Peter Schumann Awtt Portrait

Peter Schumann

Artist : b. 1934

“PEOPLE have been THINKING for too long that ART is a PRIVILEGE of the MUSEUMS and the RICH. ART is not BUSINESS! ART IS FOOD! YOU can’t EAT it but it FEEDS you. ART has to be CHEAP and available to EVERYBODY… ART wakes up sleepers. ART FIGHTS AGAINST WAR and STUPIDITY! ART SINGS HALLELUJA!”

Biography

“We have two types of puppet shows: good ones and bad ones, but all of them are for good and against evil.” Peter Schumann

In 1961, Peter Schumann, a dancer, sculptor and baker, emigrated to America from Silesia, Germany. Just two years later he founded the Bread and Puppet Theater in the Lower East Side of New York City.

Schumann merged his artistic and culinary skills with his interest in social change to set the foundation for the theater. Bread and even more food for thought were served from the stage.  “Bread and Puppet is based on bread baking and the not-for-sale distribution of bread at moments created by art, and these moments are created in opposition to capitalist culture and habit—We give you a piece of bread with the puppet show because our bread and theater belong together. For a long time the theater arts have been separated from the stomach. Theater was entertainment. Entertainment was meant for the skin. Bread was meant for the stomach,” said Schumann.

There are not too many things that have been deemed ‘larger than life’ but that is one of the best ways to describe Peter Schumann’s Bread and Puppet Theater. Schumann puppets are brought to life with paper mache, clay, strings, poles and painted facial expressions that portray raw emotions. Over time the puppets grew larger and larger and could be seen in Holiday shows, parades, and political demonstrations around New York.

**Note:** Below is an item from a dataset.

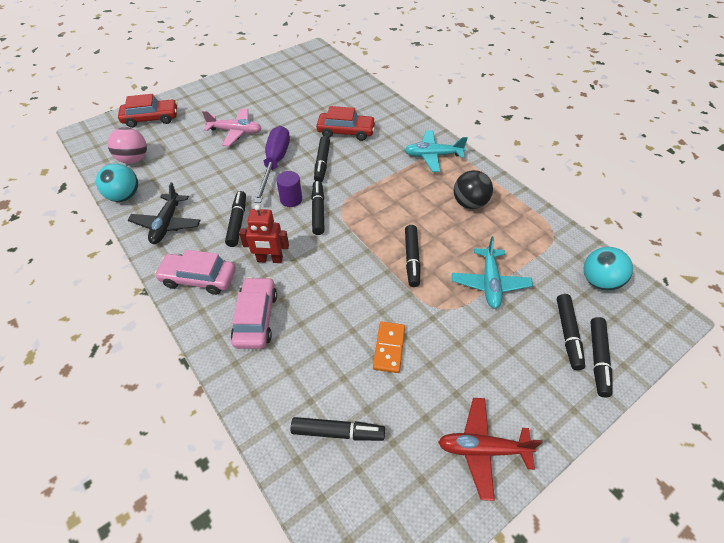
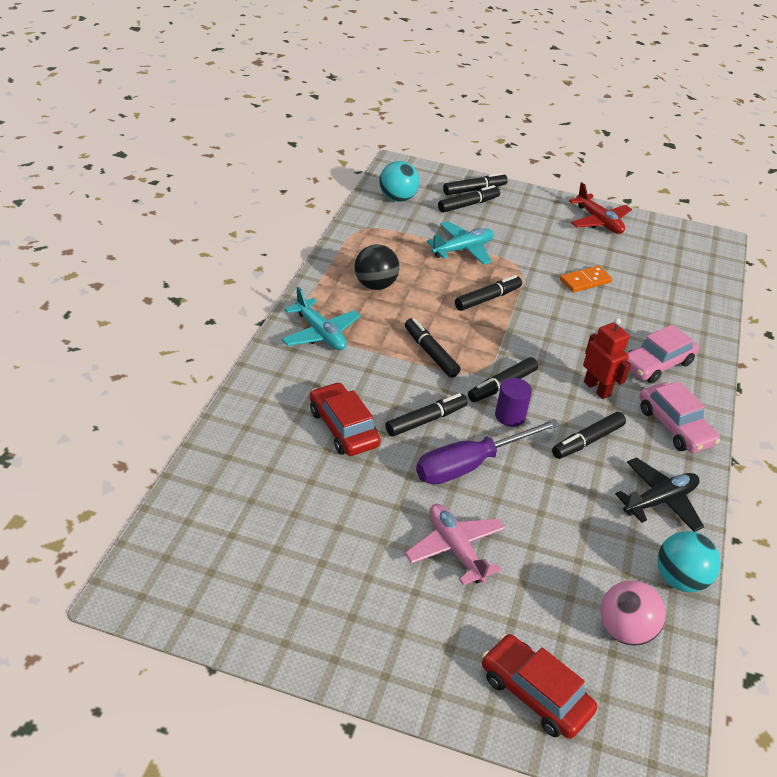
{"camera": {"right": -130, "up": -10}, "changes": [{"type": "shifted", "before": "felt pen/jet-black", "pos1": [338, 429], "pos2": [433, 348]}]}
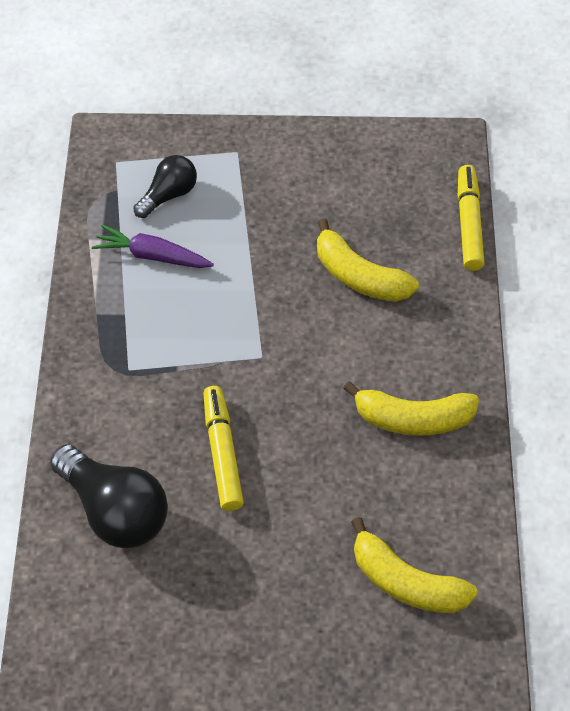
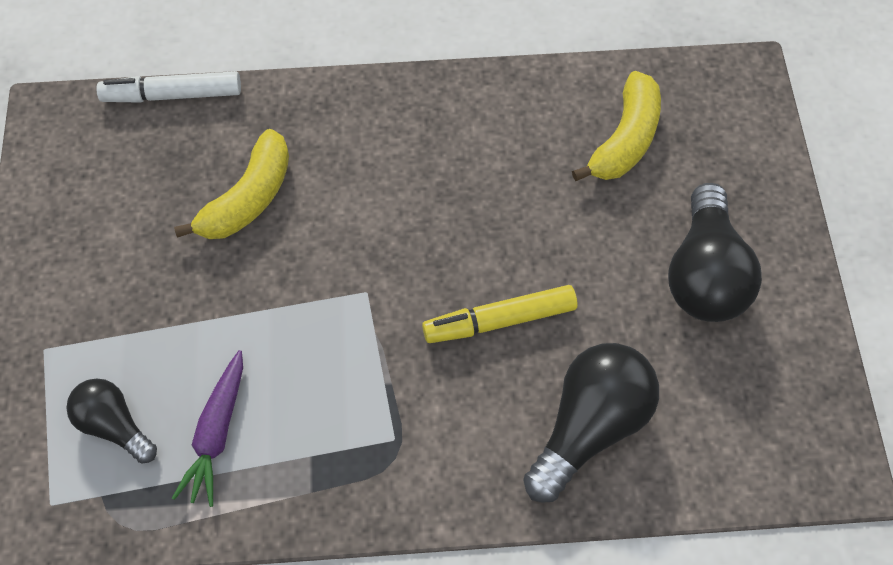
{"camera": {"right": -95, "up": 5}, "changes": [{"type": "repainted", "before": "felt pen/yellow", "after": "felt pen/snow-white", "pos1": [471, 218], "pos2": [168, 87]}, {"type": "new", "after": "lightbulb/jet-black", "pos2": [715, 252]}, {"type": "gone", "before": "banana fruit/yellow", "pos1": [411, 409]}]}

Schumann once said, “We want you to understand that theater is not yet an established form, not the place of commerce you think it is, where you pay to get something. Theater is different. It is more like bread, more like a necessity. Theater is a form of religion. It preaches sermons and builds a self-sufficient ritual.”

The sermons Schumann spoke of were ones that he and his theater brought to the stage and took into the streets. During the Vietnam War they organized shows that protested the war through the streets of New York City. Life-sized puppets with body-boards with messages written on them stood in solidarity with people who had the power to vote, chant and be heard. They also shed light on issues around policing, poverty, high rents and the infestation of rats in the city. Community members, young and old, supported the theater’s  commitment to social good.

“Puppet theater is the theater of all means. Puppets and masks…are louder than the traffic. They don’t teach problems, but they scream and dance and display life in its clearest terms. Puppet theater is of action rather than dialogue. The action is reduced to the simplest dance-like and specialized gestures. A puppet may be a hand only, or it may be a complicated body of many heads, hands, rods and fabric. We have two types of puppet shows: good ones and bad ones, but all of them are for good and against evil,” said Schumann.

In 1974, the theater moved to a 140-year old hay farm in Glover, Vermont.  The barn was transformed into a puppet museum. Up until 1998, Schumann hosted a two-day outdoor circus  named the Domestic Resurrection Circus in the rolling fields across from the barn.  Many thousands of people attended and were invited to participate. Bread and Puppet continues to tour new and old productions. Much of their operating revenue comes from the sale of hand printed posters, banners, cards and broadsides which can be found in their online store. The centerpiece of Schumann’s philosophy about art is that it should be cheap, available to all people, and that it should be a gift of the artist to the maintenance of healthy, peaceful and joyous community. On YouTube one can find video of Bread and Puppet performances. And on Google Images are many examples of the art.

Bread and Puppet is regarded as one the oldest and most successful non-profit theater companies in the world. Peter Schumann’s art has influenced two generations of political art making the world over.